Jansson Stegner, Dig me no Grave
May 6 – June 11, 2005
Mike Weiss Gallery is pleased to announce Jansson Stegner’s first solo exhibition. Stegner’s fantastic and implausible narratives unfold in vast and lush landscapes that allude to 18th and 19th century Romantic and Neo-Classical history painting. His inventive and enigmatic scenes subvert our sense of reality and play with our expectations of right and wrong. By pitting boyish highway patrolmen against nondescript, khaki-clad youth, Stegner blurs the lines between protagonist and antagonist and challenges the viewer’s preconceptions of heroism, violence and authority. The overt sex and violence references the battle scenes and bacchanalia taken from art history, as well as more contemporary influences, such as the art of Frank Franzetta and TV shows like CHiPs and C.O.P.S.

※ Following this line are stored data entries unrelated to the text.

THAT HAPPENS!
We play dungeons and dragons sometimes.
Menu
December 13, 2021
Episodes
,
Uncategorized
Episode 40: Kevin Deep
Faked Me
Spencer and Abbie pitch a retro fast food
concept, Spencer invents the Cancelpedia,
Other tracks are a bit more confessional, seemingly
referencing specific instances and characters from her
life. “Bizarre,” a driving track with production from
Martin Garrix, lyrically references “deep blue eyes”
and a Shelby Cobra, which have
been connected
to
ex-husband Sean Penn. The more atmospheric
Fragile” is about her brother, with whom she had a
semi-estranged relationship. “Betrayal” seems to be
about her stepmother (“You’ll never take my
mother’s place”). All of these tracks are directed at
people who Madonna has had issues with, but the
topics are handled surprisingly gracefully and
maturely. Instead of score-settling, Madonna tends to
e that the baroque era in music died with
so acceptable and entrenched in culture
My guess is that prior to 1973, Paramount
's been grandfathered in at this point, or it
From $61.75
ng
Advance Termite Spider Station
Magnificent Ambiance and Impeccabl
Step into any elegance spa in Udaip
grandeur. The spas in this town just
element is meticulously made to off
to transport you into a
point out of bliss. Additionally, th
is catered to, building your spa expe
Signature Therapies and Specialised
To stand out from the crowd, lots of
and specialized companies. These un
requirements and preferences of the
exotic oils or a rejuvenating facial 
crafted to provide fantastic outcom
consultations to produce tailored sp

In Stegner’s depictions there is no clear cut differentiation between the “good guys and the bad guys” and the roles are distorted and unclear. Both cops and civilians appear awkward and vulnerable, and equally prone to engage in absurd acts of violence. The paintings send mixed messages of power and authority and mirror the same confused states that exist within contemporary society. The strangeness of these scenes is enhanced by the remote landscape settings, in which there are no signs of modern civilization.

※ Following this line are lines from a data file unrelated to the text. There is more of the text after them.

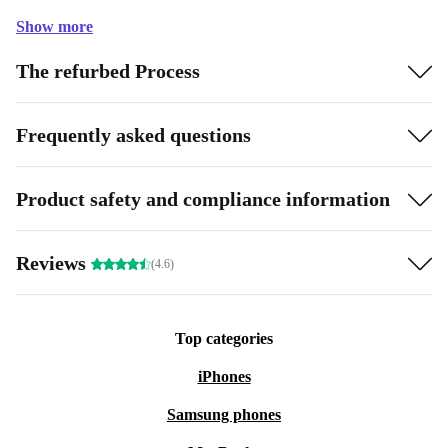
Show more
The refurbed Process
Frequently asked questions
Product safety and compliance information
Reviews
(4.6)
Top categories
iPhones
Samsung phones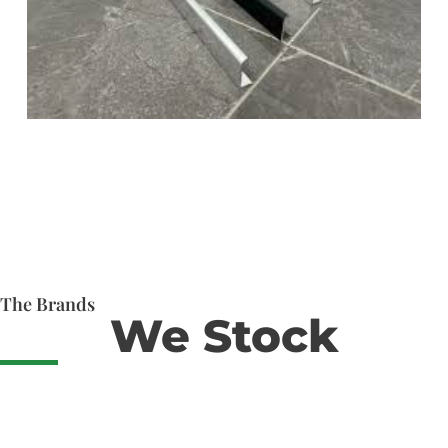
The Brands
We Stock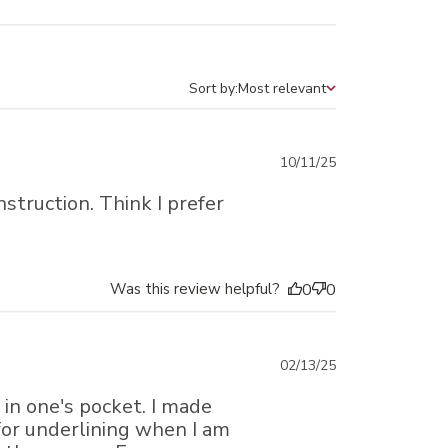
Sort by:
Most relevant
Sort by
Published
10/11/25
date
nstruction. Think I prefer
Was this review helpful?
0
0
Published
02/13/25
date
 in one's pocket. I made
 for underlining when I am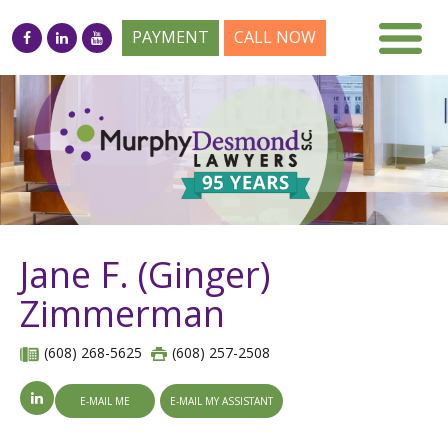
PAYMENT
CALL NOW
Jane F. (Ginger)
Zimmerman
(608) 268-5625
(608) 257-2508
E-MAIL ME
E-MAIL MY ASSISTANT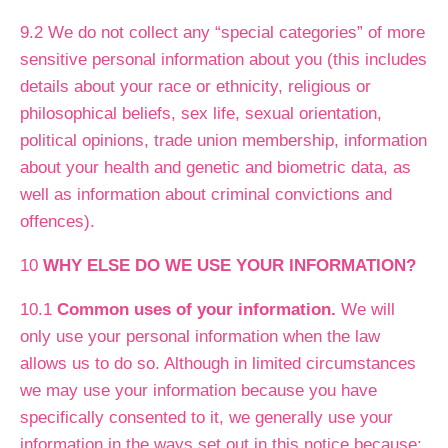
9.2 We do not collect any “special categories” of more
sensitive personal information about you (this includes
details about your race or ethnicity, religious or
philosophical beliefs, sex life, sexual orientation,
political opinions, trade union membership, information
about your health and genetic and biometric data, as
well as information about criminal convictions and
offences).
10
WHY ELSE DO WE USE YOUR INFORMATION?
10.1
Common uses of your information.
We will
only use your personal information when the law
allows us to do so. Although in limited circumstances
we may use your information because you have
specifically consented to it, we generally use your
information in the ways set out in this notice because: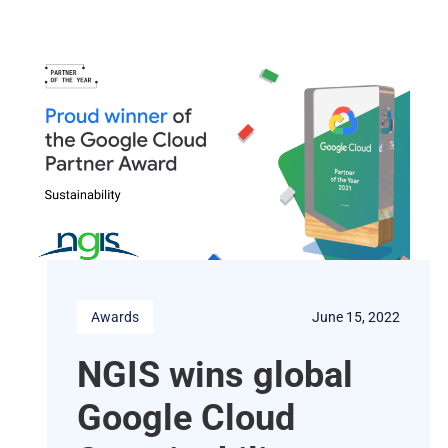
Awards
June 15, 2022
NGIS wins global
Google Cloud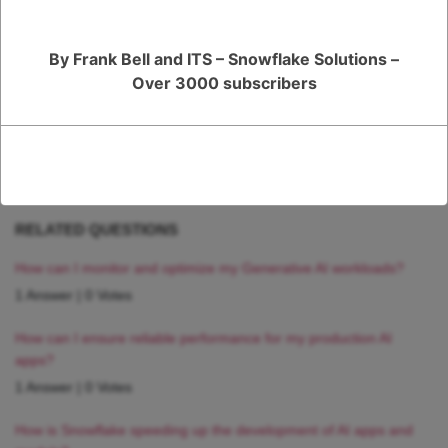
complex data sets as your needs grow and evolve over time.
By Frank Bell and ITS – Snowflake Solutions –
Register
or
Login
Over 3000 subscribers
RELATED QUESTIONS
How can I monitor and optimize my Generative AI workloads?
1 Answer
|
0 Votes
How can I ensure reliable performance for my production AI
apps?
1 Answer
|
0 Votes
How is Snowflake speeding up the development of AI apps and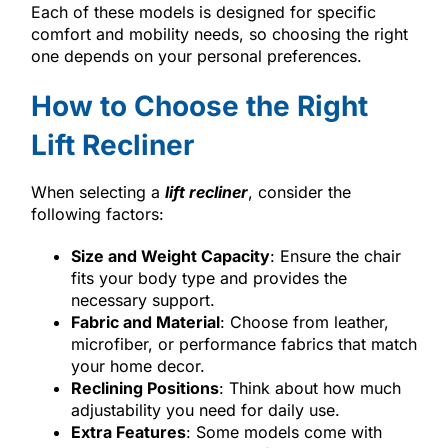
Each of these models is designed for specific
comfort and mobility needs, so choosing the right
one depends on your personal preferences.
How to Choose the Right
Lift Recliner
When selecting a
lift recliner
, consider the
following factors:
Size and Weight Capacity
: Ensure the chair
fits your body type and provides the
necessary support.
Fabric and Material
: Choose from leather,
microfiber, or performance fabrics that match
your home decor.
Reclining Positions
: Think about how much
adjustability you need for daily use.
Extra Features
: Some models come with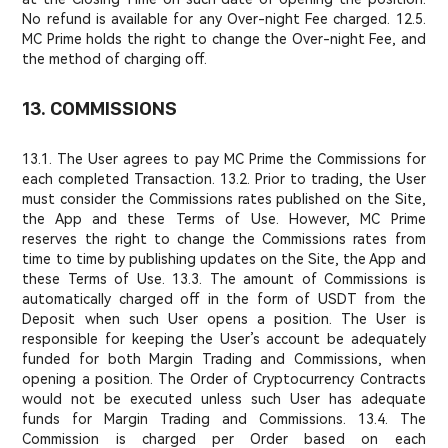
No refund is available for any Over-night Fee charged. 12.5.
MC Prime holds the right to change the Over-night Fee, and
the method of charging off.
13. COMMISSIONS
13.1. The User agrees to pay MC Prime the Commissions for
each completed Transaction. 13.2. Prior to trading, the User
must consider the Commissions rates published on the Site,
the App and these Terms of Use. However, MC Prime
reserves the right to change the Commissions rates from
time to time by publishing updates on the Site, the App and
these Terms of Use. 13.3. The amount of Commissions is
automatically charged off in the form of USDT from the
Deposit when such User opens a position. The User is
responsible for keeping the User’s account be adequately
funded for both Margin Trading and Commissions, when
opening a position. The Order of Cryptocurrency Contracts
would not be executed unless such User has adequate
funds for Margin Trading and Commissions. 13.4. The
Commission is charged per Order based on each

The portraits have a more intimate quality, providing the artist with an opportunity to explore the psychological interior of his subjects, in a way that recalls the work of Otto Dix and early Lucian Freud. Stegner has also been influenced by the strange, sometimes violent subjects in Goya’s paintings and prints, El Greco’s mannered exaggerations of the figure and George Catlin’s paintings of Native Americans in the Old West. Stegner’s interest in these artists is also reflected in his love and mastery of painterly brushwork, however he uses his own paintings to document a contradictory world of violence and beauty.